• **Task list**:
• 1. According to the passage on the LéO 21 airliner, which company converted the LéO 212 into a dining aircraft?
• 2. Using the passage on the LéO 21 airliner, list every city that Air Union's LéO 213 routes from Paris served.
• 3. Reproduce the passage on the LéO 21 airliner word for word between "Development" and "for the pilot.", inclusive.

Selected excerpt below:

The Lioré et Olivier LéO 21 was a 1920s French biplane airliner and later military transport based on the earlier LéO 20 night bomber.

Development
First flown in August 1929 the LéO  21 was a twin-engined biplane airliner with a fixed tailskid landing gear. It retained the basic structure of the LéO 20 night bomber but with a new wider fuselage. It had room for six passengers in a nose cabin and a further 12 passengers in the main cabin with an open cockpit for the pilot.

The second LéO 21 was fitted with two 450 hp (336 kW) Renault 12Ja engines and re-designated as a LéO 212. It was converted by the Wagons-Lits company as a dining aircraft. The first LéO 21 became an avion-bar in 1929 and was re-designated LéO 211; it was later modified in 1931 with Renault engines as the LéO 213. One aircraft was produced as the LéO 21S fitted as a 10-stretcher ambulance. The first production LéO 213 was built in 1928 and a total of eleven were built and operated by Air Union on routes from Paris to London, Lyons, Marseilles and Geneva. The LéO 213 had an increased wingspan, improved sound proofing and three baggage holds. When modified for night services they were re-designated as LéO 213N. In 1934 all the surviving LéO 213s were bought by the Armée de l'Air (French Air Force) and were converted to transports for 14-troops on bench seats and re-designated LéO 214.

End of Selected excerpt.
Given records below:

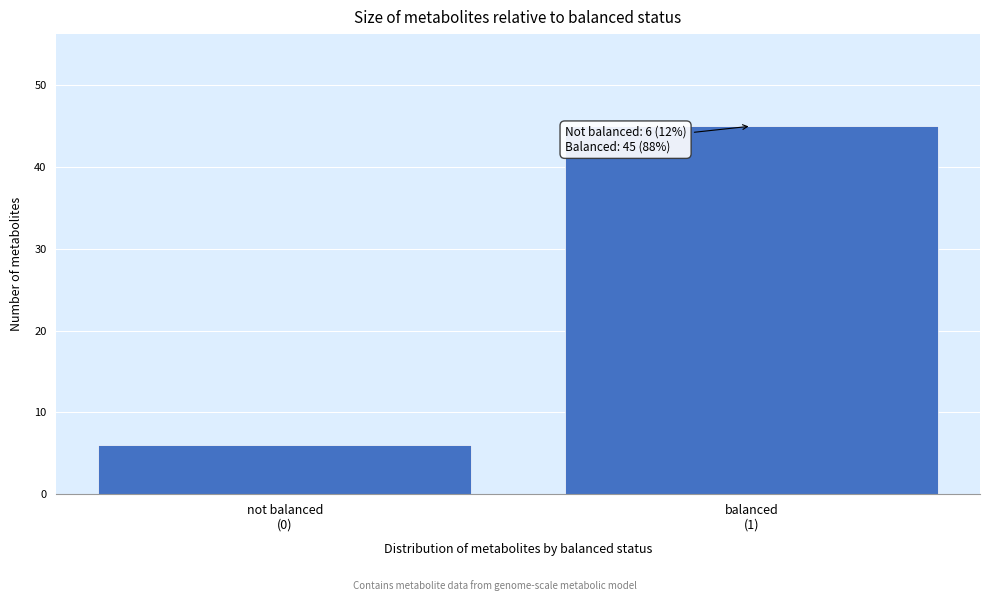

Reading right to left, list all the values displayed in this chart.

45	6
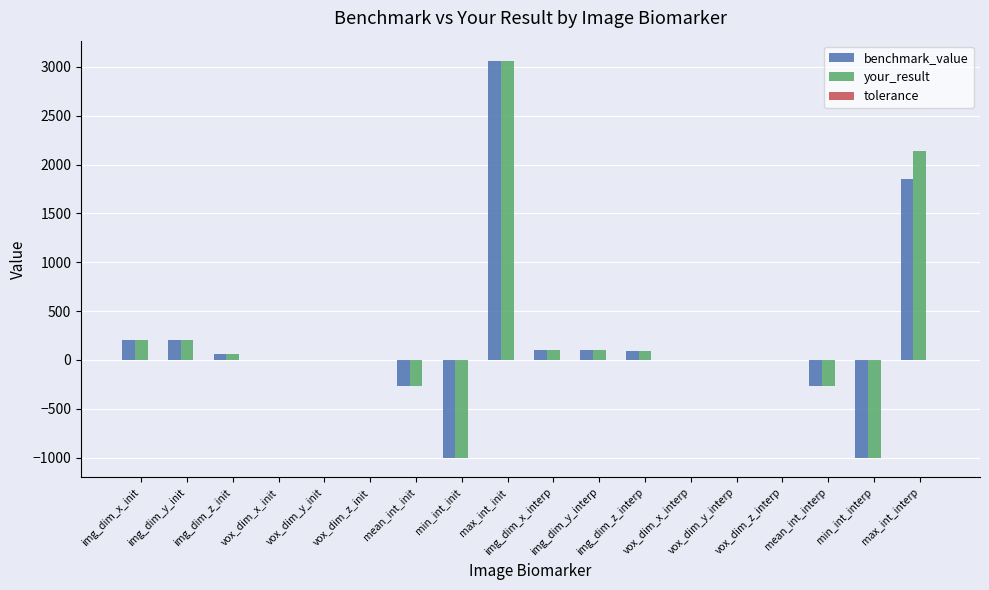

What is the sum of all benchmark_value values?

3148.0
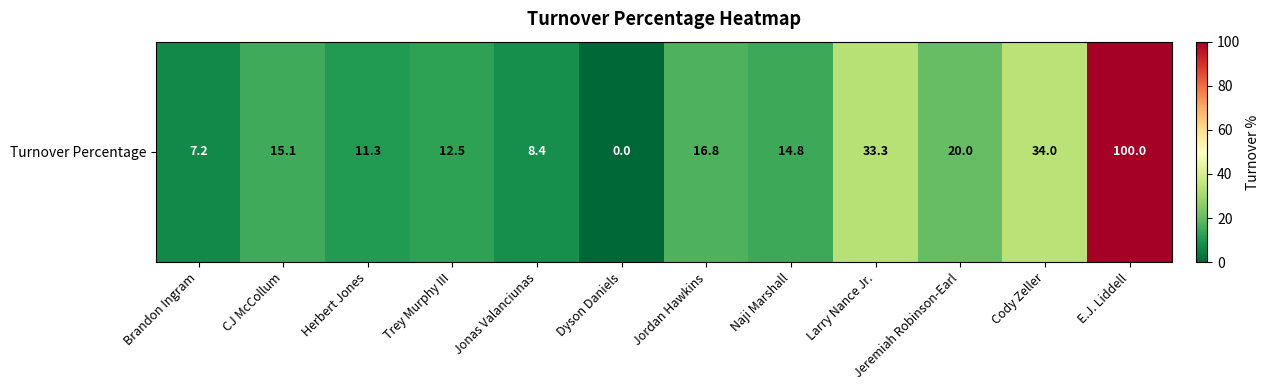

Reading left to right, extract all data points from this chart.

Brandon Ingram=7.2	CJ McCollum=15.1	Herbert Jones=11.3	Trey Murphy III=12.5	Jonas Valanciunas=8.4	Dyson Daniels=0.0	Jordan Hawkins=16.8	Naji Marshall=14.8	Larry Nance Jr.=33.3	Jeremiah Robinson-Earl=20.0	Cody Zeller=34.0	E.J. Liddell=100.0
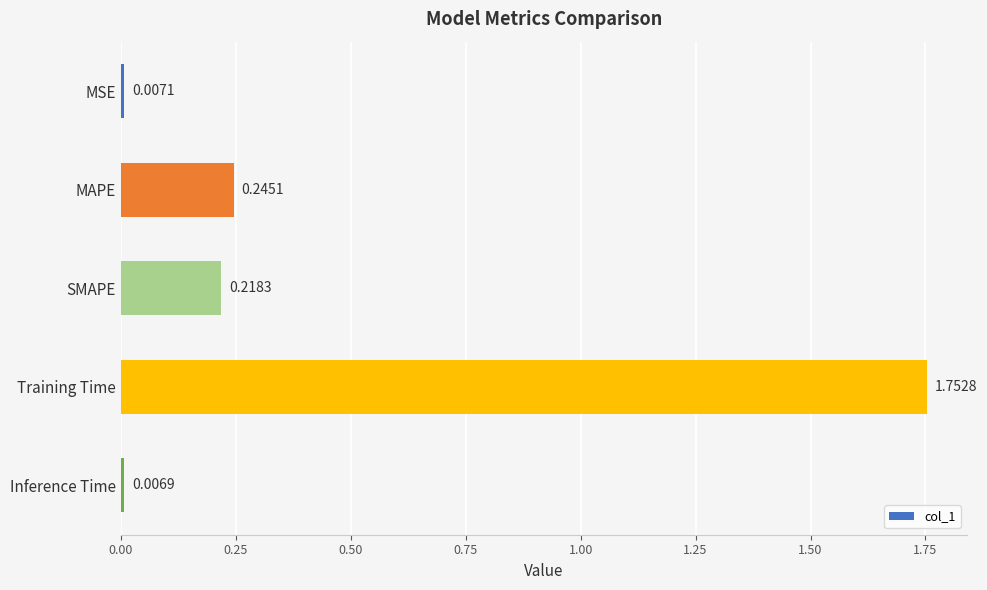

Rank the categories by value from lowest to highest.

Inference Time, MSE, SMAPE, MAPE, Training Time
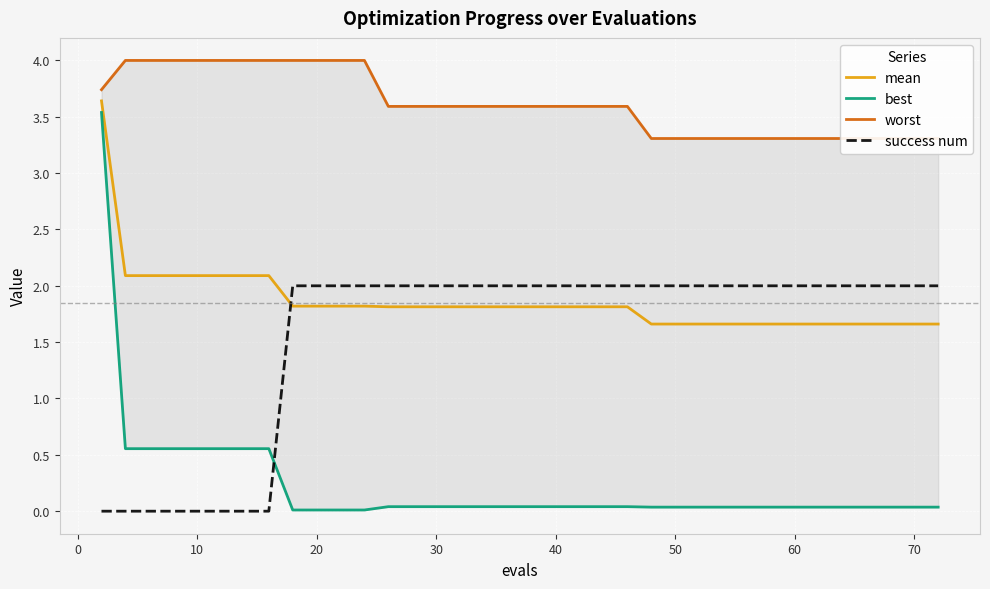

What is the sum of all mean values?

73.7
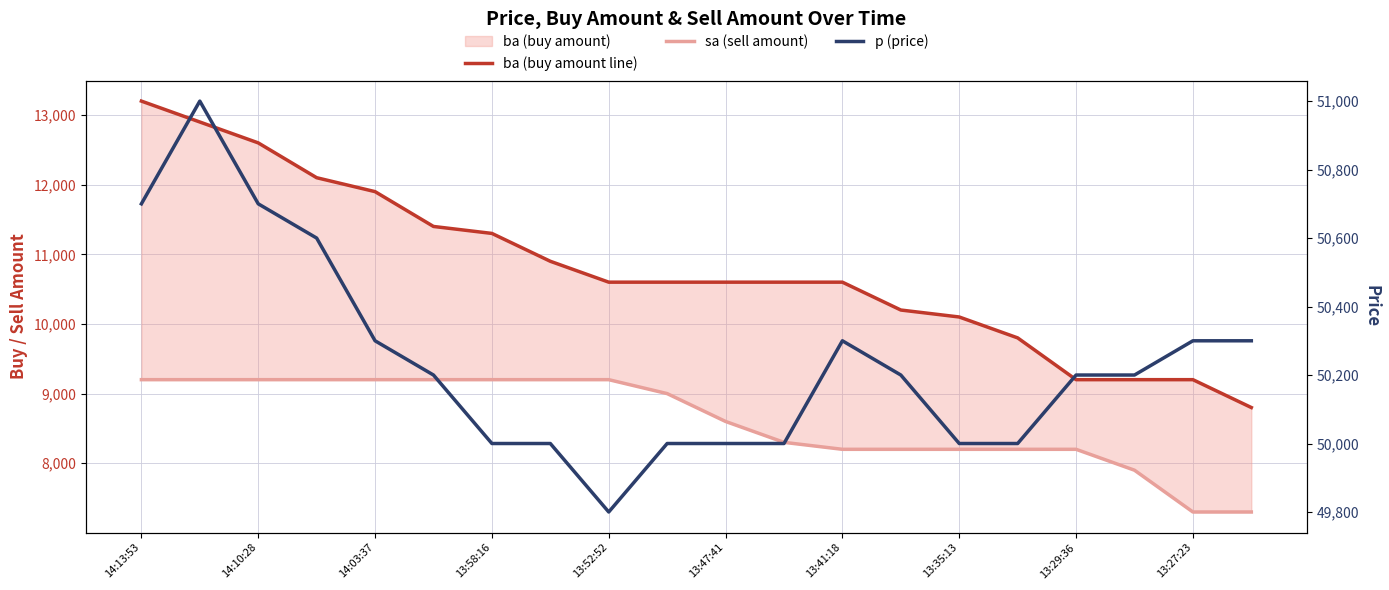

At which label does ba (buy amount line) first exceed 10600?

14:13:53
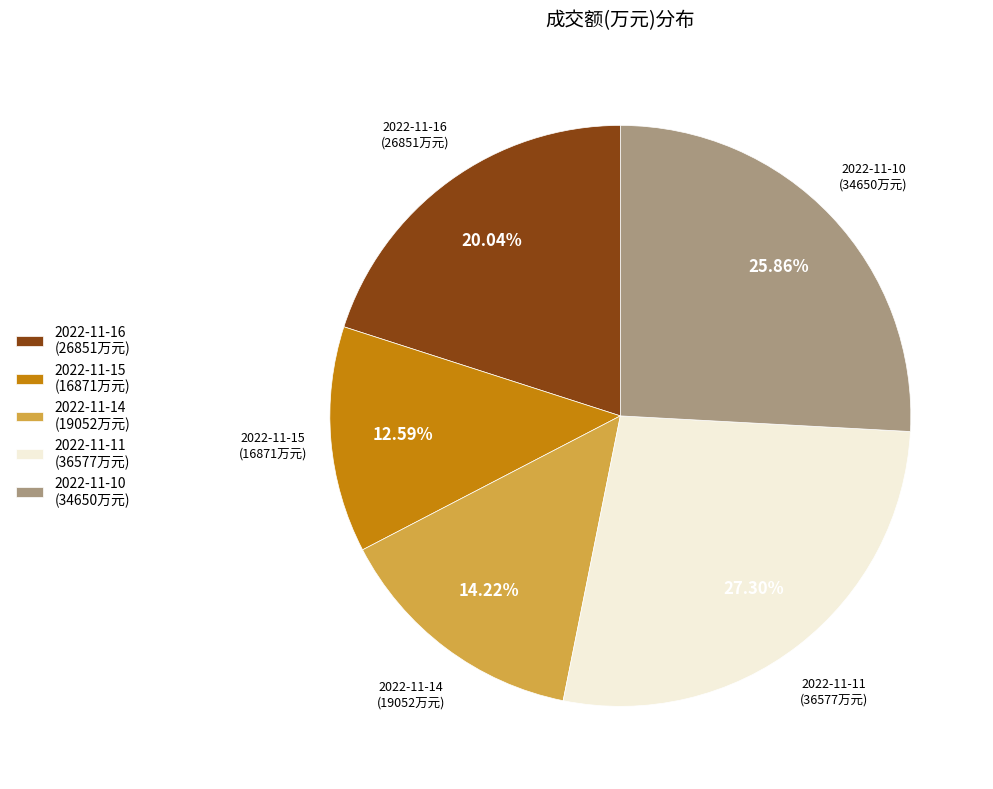

Which has a higher value, 2022-11-11 or 2022-11-10?

2022-11-11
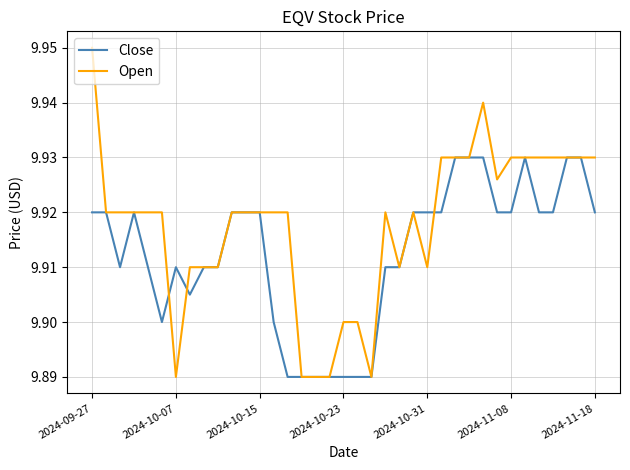

Which series has the widest spread of values?

Open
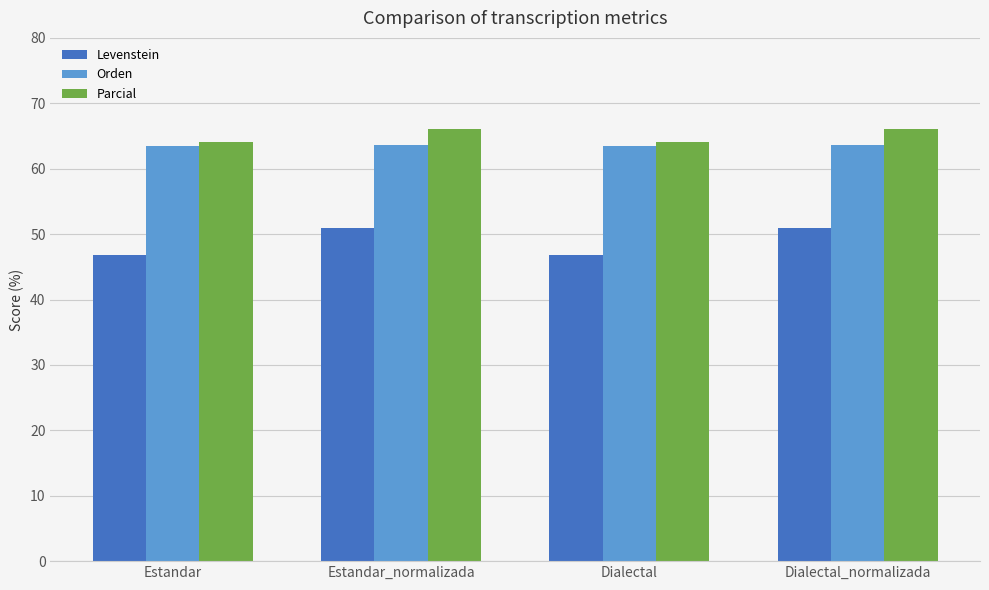

How many bars are there in total?

12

End of Given records.

• **Per-task outputs**:
• 1. The Wagons-Lits company

• 2. London, Lyons, Marseilles, Geneva

• 3.
Development
First flown in August 1929 the LéO  21 was a twin-engined biplane airliner with a fixed tailskid landing gear. It retained the basic structure of the LéO 20 night bomber but with a new wider fuselage. It had room for six passengers in a nose cabin and a further 12 passengers in the main cabin with an open cockpit for the pilot.